* **Activity 1**
From the passage on searching with multiple starting values, quote the text between "MCSS is able" and "different starting points.", inclusive.
* **Activity 2**
Answer these questions using the passage on searching with multiple starting values:
(a) According to the passage, what does beta_0 contain when it is the input of MCSS_CV2?
(b) What value does the code give alpha?
(c) What value does the code give T?

Searching solutions with multiple starting values

MCSS is able to find multiple mutated driver pathways at the same time. Unlike existing methods, which usually need a pre-specified number of pathways and a pre-specified number of genes in each pathway, MCSS can automatically find multiple mutated driver pathways with low cost. The idea is that we can apply MCSS with different starting values and hopefully we can find multiple solutions that have low cost. We provide some code to generate a series of random starting values automatically and then apply MCSS_CV2 to select the "best" tuning parameters. Based on our empirical experience, using solutions from a subset of genes that have relatively large mutation rates may yield better solutions. The input of MCSS_CV2 is almost the same as MCSS_CV1 except beta_0 is a p by q matrix containing q different starting points.

Lambda=(1:4:10)*1;

tau1=1;

tau2=0.1;
alpha = 0.001;
T = 5;
%% Generate random starting values
beta_0_start = zeros(p,T);
b6=[];
for tt = 1:T
	randIndex = tt;
    s=RandStream('mcg16807','Seed',randIndex);
    RandStream.setGlobalStream(s);
    
    beta_0=random('bino',1,randi([2,8])/p,p,1);
    b5=find(beta_0>0)';
    while(ismember(sum(log([b5,0.5])),b6)==1)

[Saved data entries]
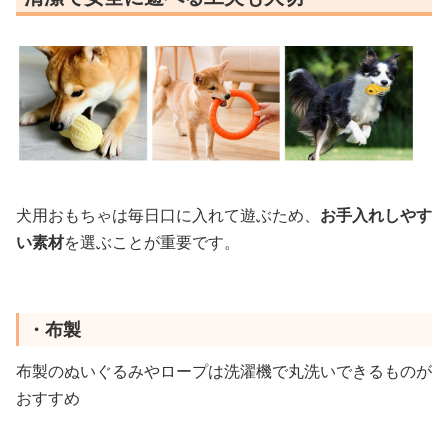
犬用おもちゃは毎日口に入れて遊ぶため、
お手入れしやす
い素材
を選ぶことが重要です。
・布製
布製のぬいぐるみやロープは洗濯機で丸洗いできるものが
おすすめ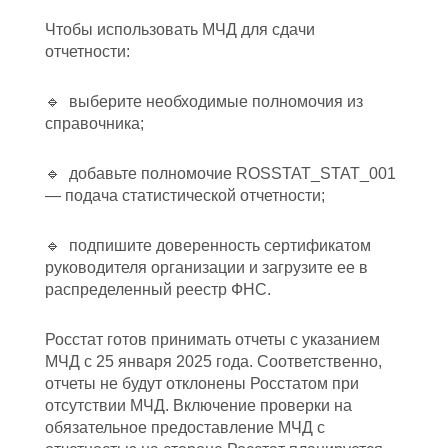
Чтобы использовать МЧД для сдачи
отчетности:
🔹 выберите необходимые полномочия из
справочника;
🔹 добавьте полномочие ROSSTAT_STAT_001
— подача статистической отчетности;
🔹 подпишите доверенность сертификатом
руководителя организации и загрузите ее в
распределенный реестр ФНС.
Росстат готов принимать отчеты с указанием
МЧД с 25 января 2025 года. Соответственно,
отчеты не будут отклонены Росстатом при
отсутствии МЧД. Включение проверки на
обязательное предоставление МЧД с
==
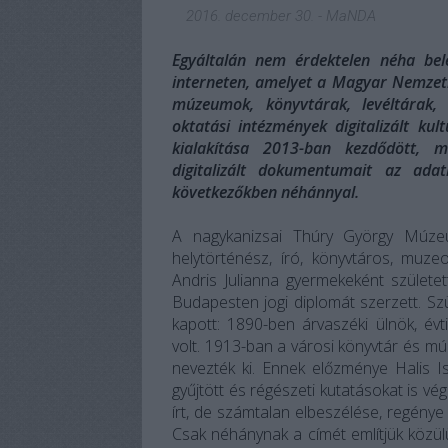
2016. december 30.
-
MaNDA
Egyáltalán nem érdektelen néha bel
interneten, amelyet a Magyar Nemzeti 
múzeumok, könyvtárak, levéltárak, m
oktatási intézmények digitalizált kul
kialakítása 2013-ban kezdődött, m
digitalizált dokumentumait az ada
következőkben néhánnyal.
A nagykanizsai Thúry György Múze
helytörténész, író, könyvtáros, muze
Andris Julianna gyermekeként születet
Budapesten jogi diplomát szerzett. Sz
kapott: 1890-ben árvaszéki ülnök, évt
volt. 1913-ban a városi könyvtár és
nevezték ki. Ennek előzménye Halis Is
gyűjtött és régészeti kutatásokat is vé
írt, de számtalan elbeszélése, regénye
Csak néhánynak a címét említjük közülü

* **Exercise response 1**
MCSS is able to find multiple mutated driver pathways at the same time. Unlike existing methods, which usually need a pre-specified number of pathways and a pre-specified number of genes in each pathway, MCSS can automatically find multiple mutated driver pathways with low cost. The idea is that we can apply MCSS with different starting values and hopefully we can find multiple solutions that have low cost. We provide some code to generate a series of random starting values automatically and then apply MCSS_CV2 to select the "best" tuning parameters. Based on our empirical experience, using solutions from a subset of genes that have relatively large mutation rates may yield better solutions. The input of MCSS_CV2 is almost the same as MCSS_CV1 except beta_0 is a p by q matrix containing q different starting points.

* **Exercise response 2**
(a) It is a p by q matrix containing q different starting points.
(b) 0.001
(c) 5